Please reproduce all of the records below, swapping "korting" for "discount" and leaving everything else unchanged.

=== RAW DATA ===

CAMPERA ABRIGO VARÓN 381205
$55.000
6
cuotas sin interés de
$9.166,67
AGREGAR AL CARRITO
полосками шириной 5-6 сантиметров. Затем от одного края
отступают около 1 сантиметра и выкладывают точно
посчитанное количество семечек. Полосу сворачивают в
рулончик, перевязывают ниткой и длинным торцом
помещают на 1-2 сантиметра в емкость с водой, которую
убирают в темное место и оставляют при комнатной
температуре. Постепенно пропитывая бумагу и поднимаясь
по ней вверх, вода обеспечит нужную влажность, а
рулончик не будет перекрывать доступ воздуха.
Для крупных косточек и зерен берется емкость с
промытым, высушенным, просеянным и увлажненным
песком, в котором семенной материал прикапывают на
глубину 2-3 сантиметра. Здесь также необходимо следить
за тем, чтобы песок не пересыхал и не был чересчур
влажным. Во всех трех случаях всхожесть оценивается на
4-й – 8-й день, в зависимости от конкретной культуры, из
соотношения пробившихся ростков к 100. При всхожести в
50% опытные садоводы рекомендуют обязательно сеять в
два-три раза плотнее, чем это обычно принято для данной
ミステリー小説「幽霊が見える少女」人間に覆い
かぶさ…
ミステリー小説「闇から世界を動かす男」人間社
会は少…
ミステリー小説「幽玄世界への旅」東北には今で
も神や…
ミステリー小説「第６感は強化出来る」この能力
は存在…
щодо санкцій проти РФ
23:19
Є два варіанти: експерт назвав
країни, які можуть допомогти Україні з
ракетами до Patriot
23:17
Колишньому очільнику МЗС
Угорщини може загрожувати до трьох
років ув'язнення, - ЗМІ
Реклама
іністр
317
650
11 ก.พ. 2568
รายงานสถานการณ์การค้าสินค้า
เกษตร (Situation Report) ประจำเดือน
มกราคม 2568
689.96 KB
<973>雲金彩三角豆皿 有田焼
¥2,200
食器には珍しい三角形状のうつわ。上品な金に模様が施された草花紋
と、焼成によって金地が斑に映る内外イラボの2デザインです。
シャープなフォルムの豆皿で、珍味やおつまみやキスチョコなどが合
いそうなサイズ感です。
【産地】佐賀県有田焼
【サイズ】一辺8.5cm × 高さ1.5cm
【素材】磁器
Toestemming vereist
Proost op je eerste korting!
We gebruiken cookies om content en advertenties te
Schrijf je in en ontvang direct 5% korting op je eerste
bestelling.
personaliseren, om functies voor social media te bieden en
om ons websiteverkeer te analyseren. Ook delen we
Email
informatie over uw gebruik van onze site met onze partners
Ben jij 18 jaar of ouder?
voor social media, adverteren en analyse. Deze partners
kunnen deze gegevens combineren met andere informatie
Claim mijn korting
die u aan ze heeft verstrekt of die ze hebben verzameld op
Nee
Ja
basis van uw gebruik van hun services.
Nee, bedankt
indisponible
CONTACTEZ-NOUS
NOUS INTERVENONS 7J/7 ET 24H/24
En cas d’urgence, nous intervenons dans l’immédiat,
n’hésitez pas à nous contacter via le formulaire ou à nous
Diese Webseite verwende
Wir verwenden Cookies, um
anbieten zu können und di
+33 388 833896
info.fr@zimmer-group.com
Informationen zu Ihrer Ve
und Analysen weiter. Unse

===

» **ANSWER BELOW**:
CAMPERA ABRIGO VARÓN 381205
$55.000
6
cuotas sin interés de
$9.166,67
AGREGAR AL CARRITO
полосками шириной 5-6 сантиметров. Затем от одного края
отступают около 1 сантиметра и выкладывают точно
посчитанное количество семечек. Полосу сворачивают в
рулончик, перевязывают ниткой и длинным торцом
помещают на 1-2 сантиметра в емкость с водой, которую
убирают в темное место и оставляют при комнатной
температуре. Постепенно пропитывая бумагу и поднимаясь
по ней вверх, вода обеспечит нужную влажность, а
рулончик не будет перекрывать доступ воздуха.
Для крупных косточек и зерен берется емкость с
промытым, высушенным, просеянным и увлажненным
песком, в котором семенной материал прикапывают на
глубину 2-3 сантиметра. Здесь также необходимо следить
за тем, чтобы песок не пересыхал и не был чересчур
влажным. Во всех трех случаях всхожесть оценивается на
4-й – 8-й день, в зависимости от конкретной культуры, из
соотношения пробившихся ростков к 100. При всхожести в
50% опытные садоводы рекомендуют обязательно сеять в
два-три раза плотнее, чем это обычно принято для данной
ミステリー小説「幽霊が見える少女」人間に覆い
かぶさ…
ミステリー小説「闇から世界を動かす男」人間社
会は少…
ミステリー小説「幽玄世界への旅」東北には今で
も神や…
ミステリー小説「第６感は強化出来る」この能力
は存在…
щодо санкцій проти РФ
23:19
Є два варіанти: експерт назвав
країни, які можуть допомогти Україні з
ракетами до Patriot
23:17
Колишньому очільнику МЗС
Угорщини може загрожувати до трьох
років ув'язнення, - ЗМІ
Реклама
іністр
317
650
11 ก.พ. 2568
รายงานสถานการณ์การค้าสินค้า
เกษตร (Situation Report) ประจำเดือน
มกราคม 2568
689.96 KB
<973>雲金彩三角豆皿 有田焼
¥2,200
食器には珍しい三角形状のうつわ。上品な金に模様が施された草花紋
と、焼成によって金地が斑に映る内外イラボの2デザインです。
シャープなフォルムの豆皿で、珍味やおつまみやキスチョコなどが合
いそうなサイズ感です。
【産地】佐賀県有田焼
【サイズ】一辺8.5cm × 高さ1.5cm
【素材】磁器
Toestemming vereist
Proost op je eerste discount!
We gebruiken cookies om content en advertenties te
Schrijf je in en ontvang direct 5% discount op je eerste
bestelling.
personaliseren, om functies voor social media te bieden en
om ons websiteverkeer te analyseren. Ook delen we
Email
informatie over uw gebruik van onze site met onze partners
Ben jij 18 jaar of ouder?
voor social media, adverteren en analyse. Deze partners
kunnen deze gegevens combineren met andere informatie
Claim mijn discount
die u aan ze heeft verstrekt of die ze hebben verzameld op
Nee
Ja
basis van uw gebruik van hun services.
Nee, bedankt
indisponible
CONTACTEZ-NOUS
NOUS INTERVENONS 7J/7 ET 24H/24
En cas d’urgence, nous intervenons dans l’immédiat,
n’hésitez pas à nous contacter via le formulaire ou à nous
Diese Webseite verwende
Wir verwenden Cookies, um
anbieten zu können und di
+33 388 833896
info.fr@zimmer-group.com
Informationen zu Ihrer Ve
und Analysen weiter. Unse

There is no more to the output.